7) Watching old Mohanlal movies with Appa. (Not the new Malayalam ones, please! And yes, I dislike the term 'mallu'.) Some of these movies can still tickle you, even after all those long years. My favorites include Kilukkam, Manichitrathazhu and Chitram. Even now, I often discuss them with Appa!

8) Blogging. I simply love blogs, my own as well as reading others'. Putting down my thoughts on this blog gives me a chance to express myself, and at the same time, encourages me, since I have always loved writing. Unfortunately, I realize that my posts are not that frequent when I go back home. Guess I should start working on that.

9) Earrings. Dangling earrings. Stud earrings. Any type. Any color. It's there in my genes- Amma and I go crazy when we shop for earrings. Sounds slightly superficial? See, I am no saint. (Far from it!) I have worldly loves also, okay.

7 comments:

  1. I must say I did not expect to find so many common things between your loves and mine!

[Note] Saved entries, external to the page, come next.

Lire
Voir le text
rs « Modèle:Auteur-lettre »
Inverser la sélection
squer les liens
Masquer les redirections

    I grew up in Saudi. I woke up at 4 every morning too, to study, and sat on the sofa listening to the morning prayers. It was truly a divine experience, and something I still associate with my childhood. Somehow, it was better than listening to prayer songs from temples in my own country. There was a different quality to the silence there.

    I too love books, oh and Anne of Green Gables! How delightful Anne Shirley is! And the Velliangiri and Dhyanalinga. Love them all!

    ReplyDelete
  2. Whoa, such a coincidence sumitra, haha! I grew up in Bahrain and we later moved on to the Emirates- I have really fond memories of the Gulf, one of my favorites being the fajr prayers.
    And I just read your post on the Isha ashram!! :)

    ReplyDelete
  3. I'm a HUGE fan of the 'Anne of Green Gab;es' series. There's something magical about the way it's written..

    ReplyDelete
  4. Krishna i share your love for the sound of fajr prayers,the aroma of incense sticks...and i could feel a connection while readin it!almost like i knw wat my bestfriends thinkin:)!!miss you gal1:( and keep writin more often:)!lookin forward to moree:)!

    ReplyDelete
  5. @Spiff, yeah I never get tired of reading the series! :)

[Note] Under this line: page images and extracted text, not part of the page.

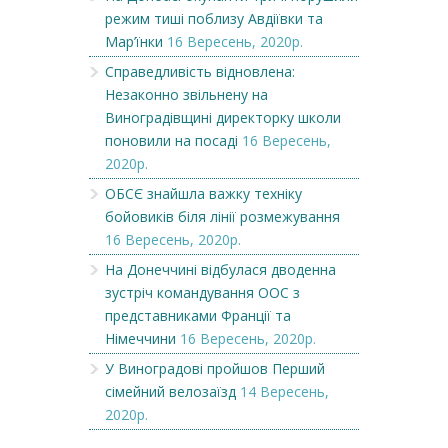
режим тиші поблизу Авдіївки та
Мар’їнки
16 Вересень, 2020р.
Справедливість відновлена:
Незаконно звільнену на
Виноградівщині директорку школи
поновили на посаді
16 Вересень,
2020р.
ОБСЄ знайшла важку техніку
бойовиків біля лінії розмежування
16 Вересень, 2020р.
На Донеччині відбулася дводенна
зустріч командування ООС з
представниками Франції та
Німеччини
16 Вересень, 2020р.
У Виноградові пройшов Перший
сімейний велозаїзд
14 Вересень,
2020р.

    @Jiju, yayyyyyyy you've finally visited my blog :D :D So glad!
    and yeah, birds of a feather flock together, so not surprising that we have almost similar tastes!
    Drop here more often girl- my best friend's comments will be most appreciated :P

    ReplyDelete
  6. I am totally with you on the 80s-90s Malayalam Mohanlal movies - they are classics; including the serious ones like: Bharatham, Dasharatham, Rajashilpi et al. Recent movies pale in comparison to these classics!
    Good ol' times.

    ReplyDelete
  7. @Vinitha, Good old times indeed- some of the new ones are absolutely ridiculous haha!